Has there ever been a slower entry to the Australian food market than those products derived from hemp? I doubt it.
People have been consuming food derived from hemp since the caveman, but not in Australia. If you look at Hemp Foods Australia’s website (www.hempfood.com.au) you will see a map of the world with countries coloured in green that allow low-THC hemp food to be consumed and countries in red that do not. There are just two in red: Australia and New Zealand.
The campaign to overturn this Australasian ban goes back to 2002 when the first government investigation declared hemp food to be both safe and beneficial but, according to Hemp Foods Australia, the Howard Government would not countenance its approval.
Ten years on, Food Standards Australia and New Zealand (FSANZ) found nothing but good could come of this “new” food source for Australians. It found that foods derived from hemp seeds could provide a useful dietary source of many nutrients and polyunsaturated fatty acids, particularly omega-3 fatty acids; they had no psychoactive properties.
But still nothing happens. Why? Australian and New Zealand health ministers decided the FSANZ decision should be reviewed. Last week they met but again failed to give the thumbs-up to an industry that has enormous potential for Tasmanian farmers, a lucrative alternative crop, one that we are well qualified to exploit through our diligent and controlled growing of poppies.

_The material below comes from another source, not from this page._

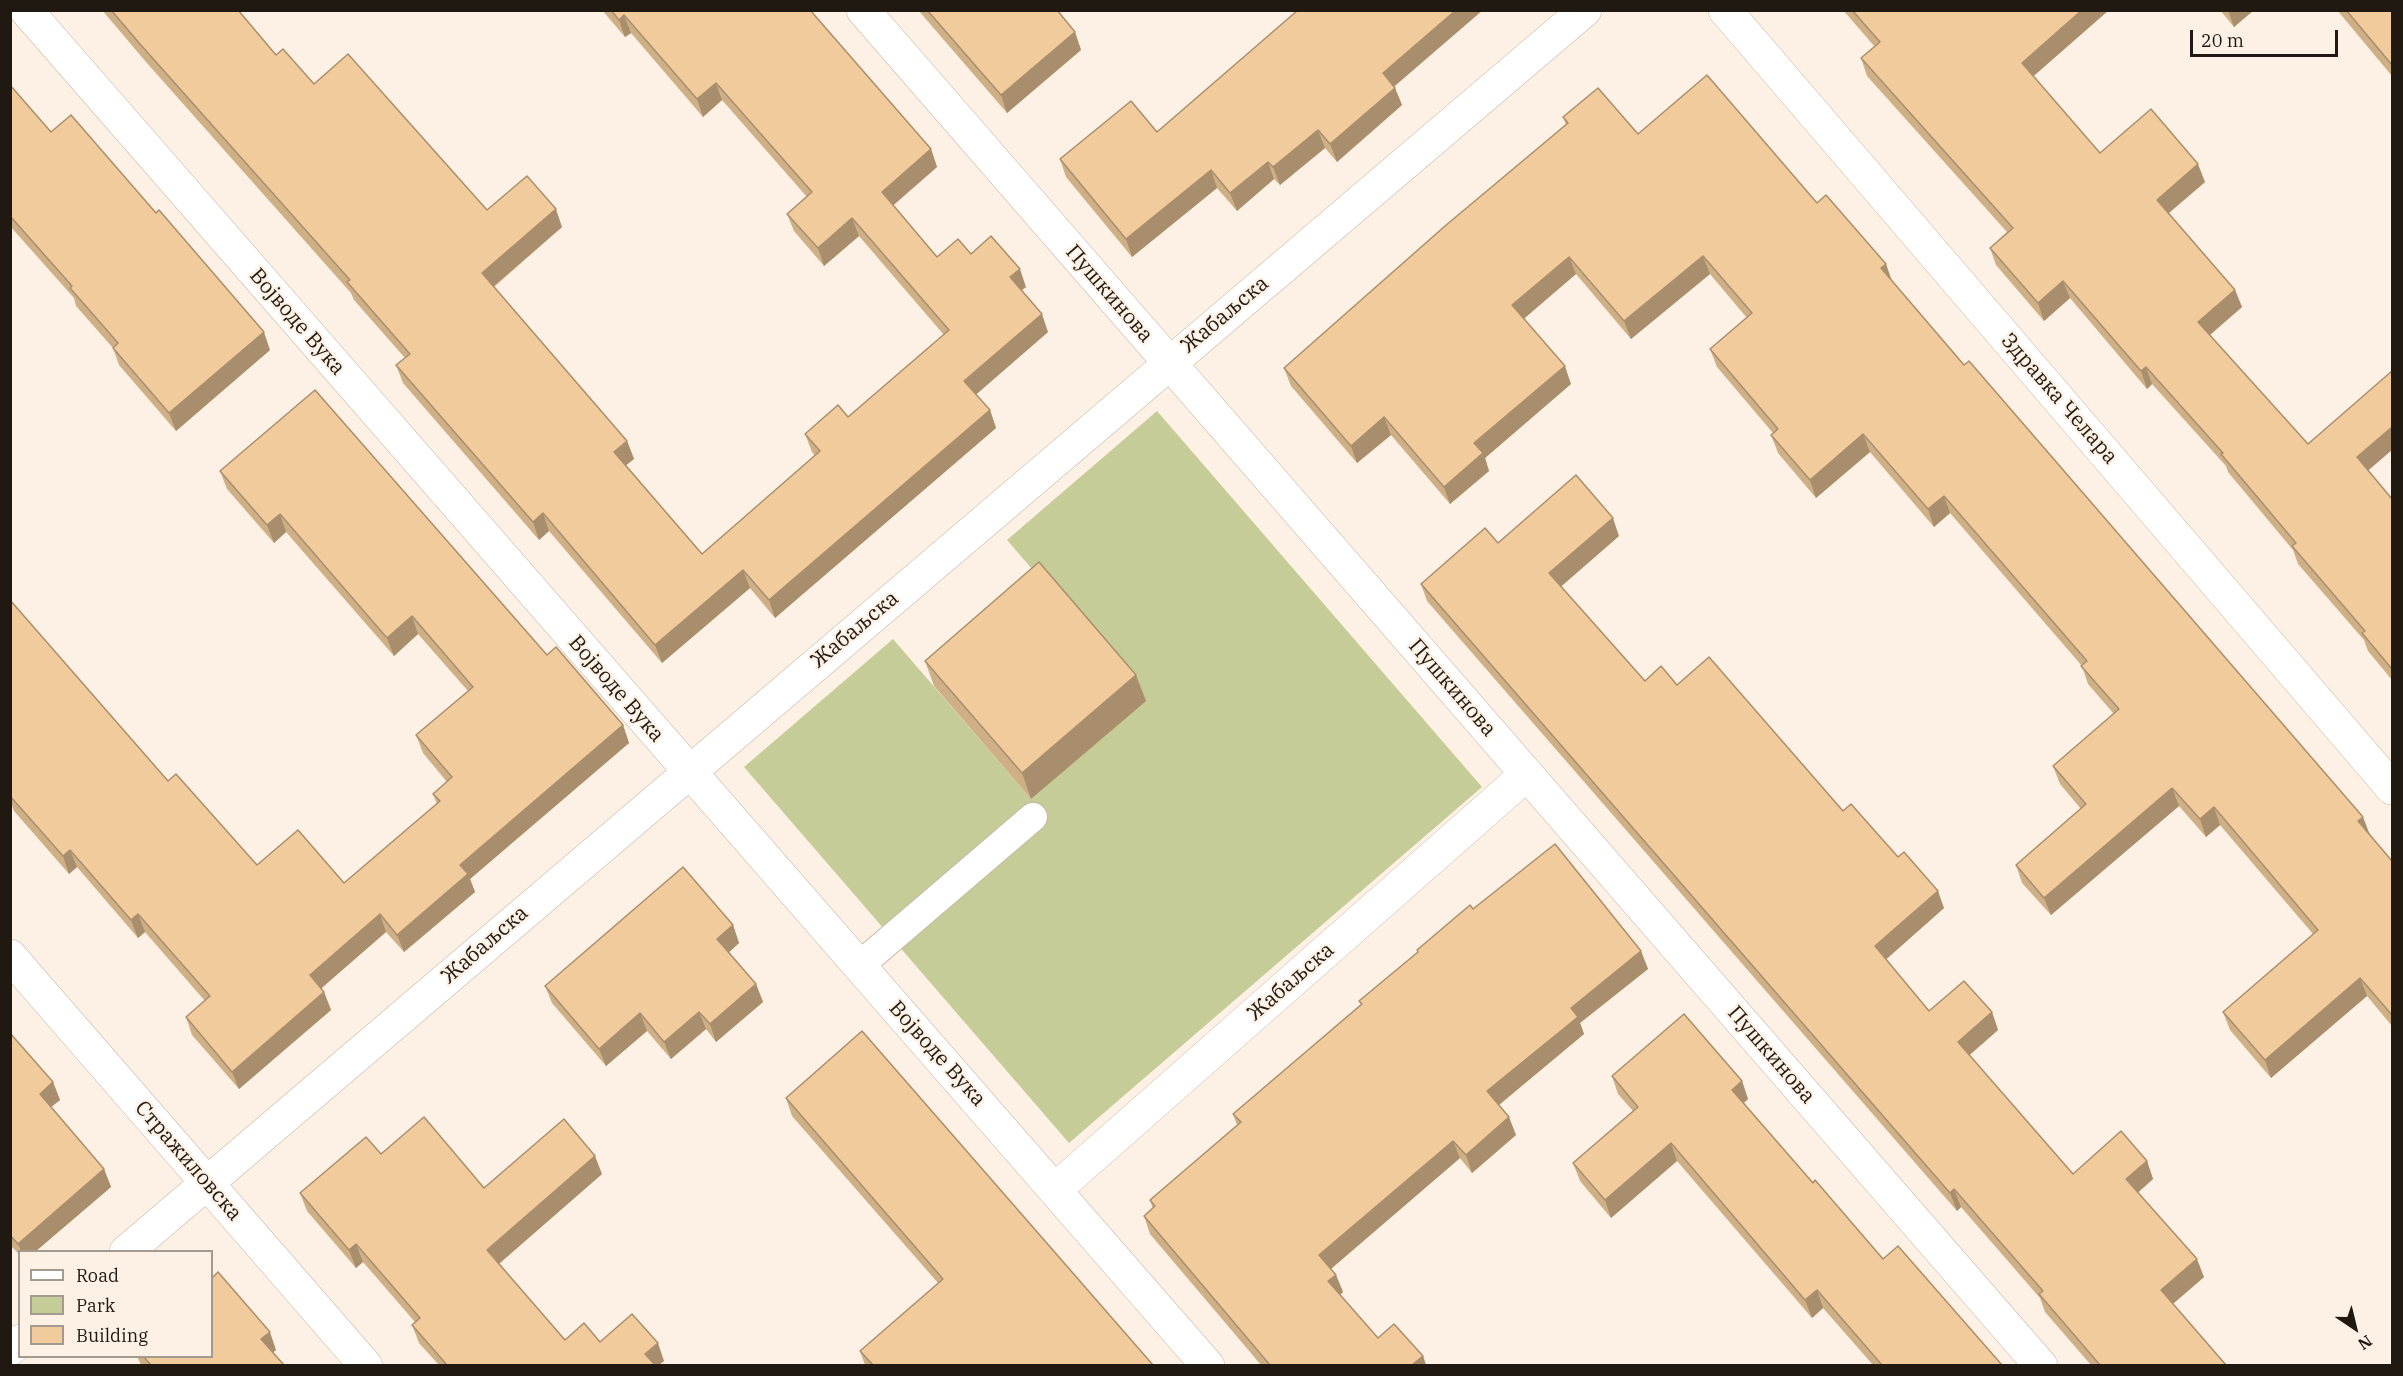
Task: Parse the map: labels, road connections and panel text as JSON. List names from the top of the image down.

They explained the latest delay by saying that while most of the work under way to address “information gaps” in relation to low-THC hemp food was on track, completion of clinical human consumption trials had been delayed from March 2016 to later in the year.
In the meantime, ministers agreed to ask FSANZ to “commence work on a proposal to allow consideration of low-THC hemp policy at the next Ministerial meeting, in March 2016, in parallel with finalising the trials”.
What does that mean—“commence work on a proposal to allow consideration…”?
According to Tasmanian ministers Jeremy Rockliff and Michael Ferguson this will progress matters “sooner than otherwise would have been the case”. Really?
There should be no doubt that the Tasmanian Government wants this industry opened up for our farmers and has done as much as it can to license growers for commercial hemp production, but it strikes me that there is little prospect of a green light for low-THC hemp food while “clinical human consumption trials” continue into the never-never, while proposals are “commenced to allow consideration”, all the time providing Australian and New Zealand ministers with an excuse to delay, delay, delay.